Jackson Jambalaya is the home of Trollfest '07. Catch this great event which promises to leave NE Jackson & Fondren in flames. Sonjay Poontang and his band headline the night with a special steel cage, no time limit "loser must leave town" bout between Alan Lange and "Big Cat"Donna Ladd following afterwards. Kamikaze will perform his new song F*** Bush, he's still a _____. Did I mention there was no referee? Dr. Heddy Matthias and Lori Gregory will face off in the undercard dueling with dangling participles and other um, devices. Robbie Bell will perform Her two latest songs: My Best Friends are in the Media and Mama's, Don't Let Your Babies Grow up to be George Bell. Sid Salter of The Clarion-Ledger will host "Pin the Tail on the Trial Lawyer", sponsored by State Farm.

There will be a hugging booth where in exchange for your young son, Frank Melton will give you a loooong hug. Trollfest will have a dunking booth where Muhammed the terrorist will curse you to Allah as you try to hit a target that will drop him into a vat of pig grease. However, in the true spirit of Separate But Equal, Don Imus and someone from NE Jackson will also sit in the dunking booth for an equal amount of time. Tom Head will give a reading for two hours on why he can't figure out who the hell he is. Cliff Cargill will give lessons with his .80 caliber desert eagle, using Frank Melton photos as targets. Tackleberry will be on hand for an autograph session. KIM Waaaaaade will be passing out free titles and deeds to crackhouses formerly owned by The Wood Street Players.

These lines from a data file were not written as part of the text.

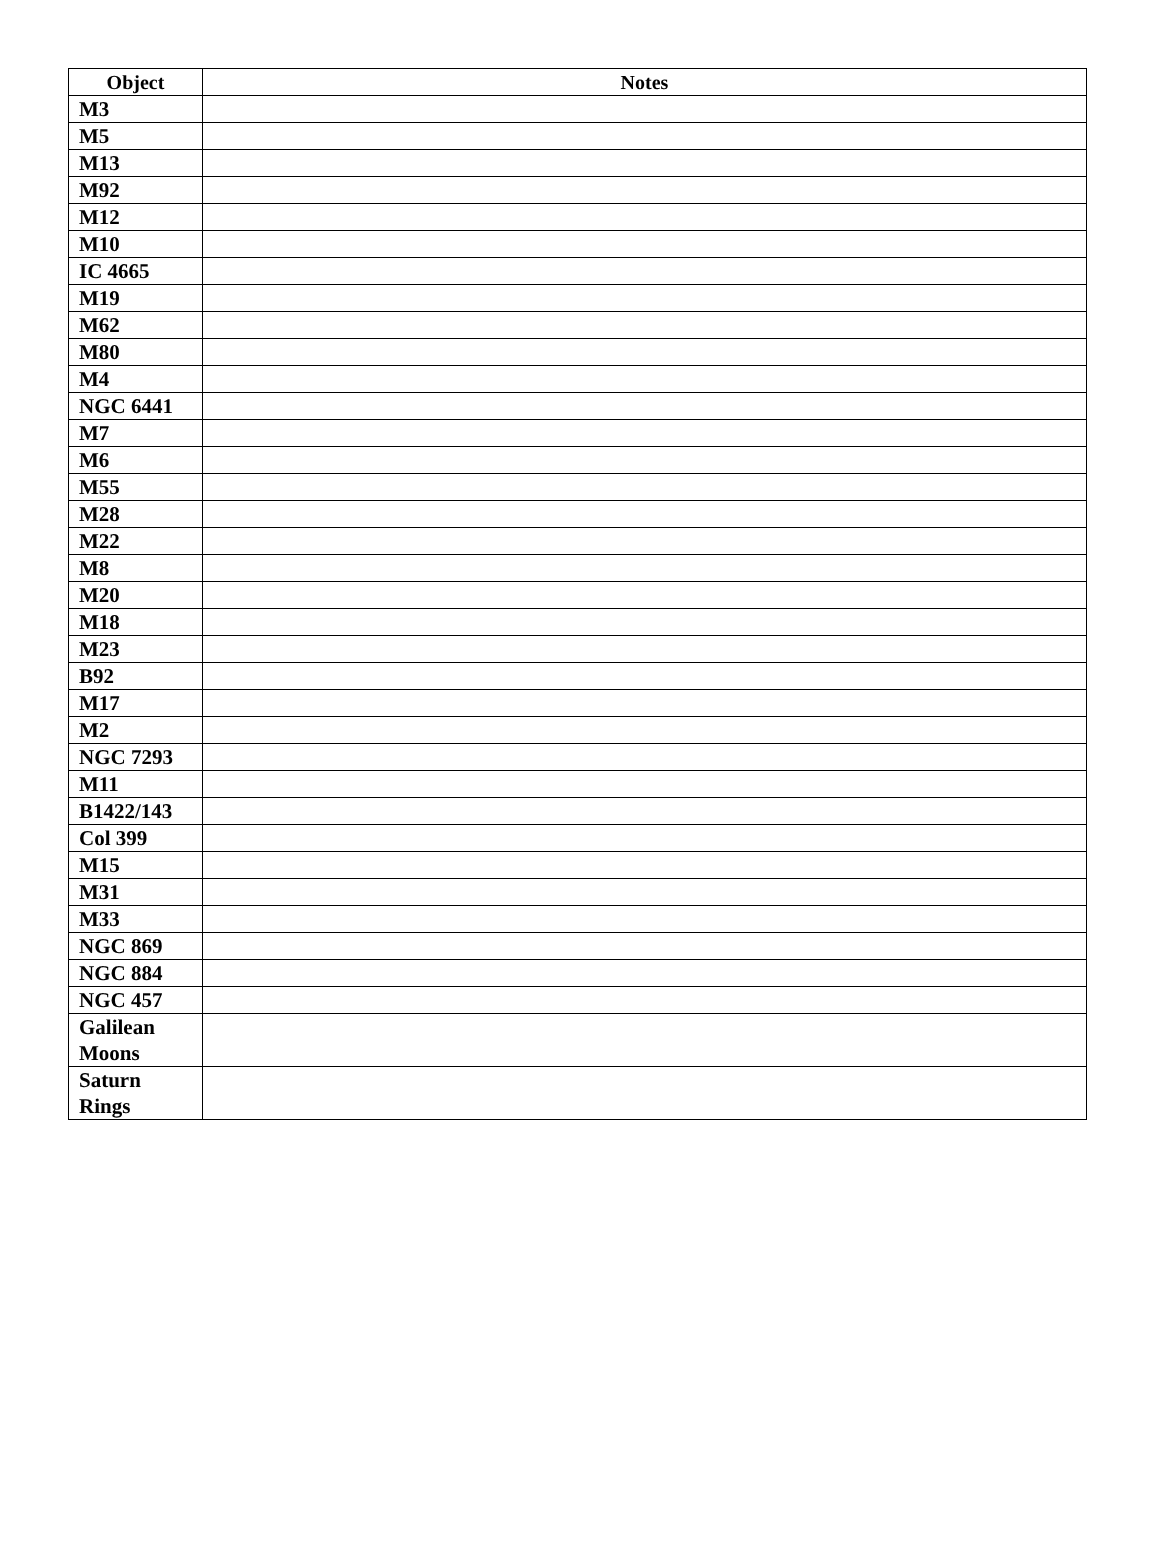| Object | Notes |
| --- | --- |
| M3 | |
| M5 | |
| M13 | |
| M92 | |
| M12 | |
| M10 | |
| IC 4665 | |
| M19 | |
| M62 | |
| M80 | |
| M4 | |
| NGC 6441 | |
| M7 | |
| M6 | |
| M55 | |
| M28 | |
| M22 | |
| M8 | |
| M20 | |
| M18 | |
| M23 | |
| B92 | |
| M17 | |
| M2 | |
| NGC 7293 | |
| M11 | |
| B1422/143 | |
| Col 399 | |
| M15 | |
| M31 | |
| M33 | |
| NGC 869 | |
| NGC 884 | |
| NGC 457 | |
| Galilean Moons | |
| Saturn Rings | |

If you get tired come relax at the Fox News Tent. To gain admittance to the VIP section, bring either your Republican Party ID card or a Rebel Flag. Bringing both will entitle you to free drinks.Get your tickets now. Since this is an event for trolls, no ID is required, just bring the hate. Bring the family, Trollfest '07 is for EVERYONE!!!

This is definitely a Beaver production.